[Task to complete]:
Please retype the records below exactly, from the first line through the line containing "index dip: (174, 114)", and leave out any pictures.

[Records]:
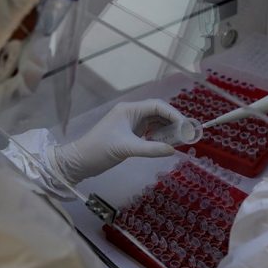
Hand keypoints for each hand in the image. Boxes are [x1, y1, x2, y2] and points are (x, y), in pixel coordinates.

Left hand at [47, 99, 185, 183]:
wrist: (80, 161)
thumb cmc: (100, 150)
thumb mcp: (127, 149)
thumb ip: (151, 149)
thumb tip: (173, 150)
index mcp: (129, 110)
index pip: (157, 106)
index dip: (174, 114)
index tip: (186, 127)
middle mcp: (131, 113)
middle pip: (158, 113)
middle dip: (173, 122)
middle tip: (186, 135)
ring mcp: (130, 123)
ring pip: (155, 122)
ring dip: (167, 130)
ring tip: (178, 141)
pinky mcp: (129, 134)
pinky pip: (149, 131)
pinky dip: (158, 137)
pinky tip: (165, 144)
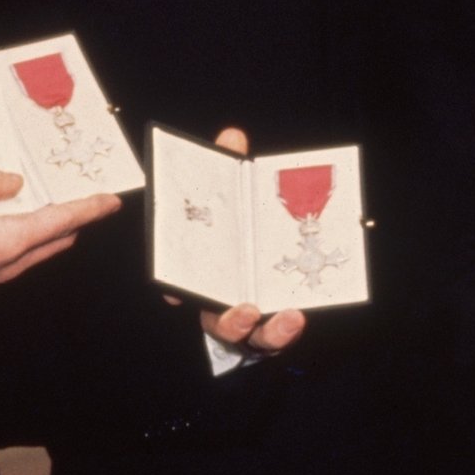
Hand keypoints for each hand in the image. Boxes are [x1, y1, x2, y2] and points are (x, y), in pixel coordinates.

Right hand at [0, 165, 118, 308]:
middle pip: (57, 238)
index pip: (64, 221)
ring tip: (44, 196)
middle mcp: (11, 263)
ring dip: (48, 225)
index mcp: (11, 240)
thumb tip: (14, 183)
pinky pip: (18, 254)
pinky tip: (10, 213)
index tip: (111, 200)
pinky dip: (27, 234)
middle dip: (73, 216)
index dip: (90, 208)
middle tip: (77, 190)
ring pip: (39, 248)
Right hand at [156, 126, 306, 355]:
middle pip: (218, 321)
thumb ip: (230, 170)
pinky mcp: (274, 326)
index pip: (180, 288)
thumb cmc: (240, 227)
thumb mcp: (235, 195)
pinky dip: (287, 330)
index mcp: (203, 274)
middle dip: (230, 320)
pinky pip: (277, 336)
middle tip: (245, 309)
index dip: (176, 292)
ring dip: (269, 332)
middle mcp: (221, 302)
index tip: (178, 294)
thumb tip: (233, 137)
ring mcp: (250, 319)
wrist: (268, 251)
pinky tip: (298, 314)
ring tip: (289, 318)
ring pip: (252, 337)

[Result of the exercise]:
Hand keypoints for each hand in the image. Boxes are [x1, y1, x2, y2] and points are (x, y), in pixel coordinates.

Left hand at [47, 99, 185, 183]:
wrist: (80, 161)
thumb cmc: (100, 150)
thumb mcp: (127, 149)
thumb ip: (151, 149)
thumb tip: (173, 150)
index mcp: (129, 110)
index pip: (157, 106)
index dip: (174, 114)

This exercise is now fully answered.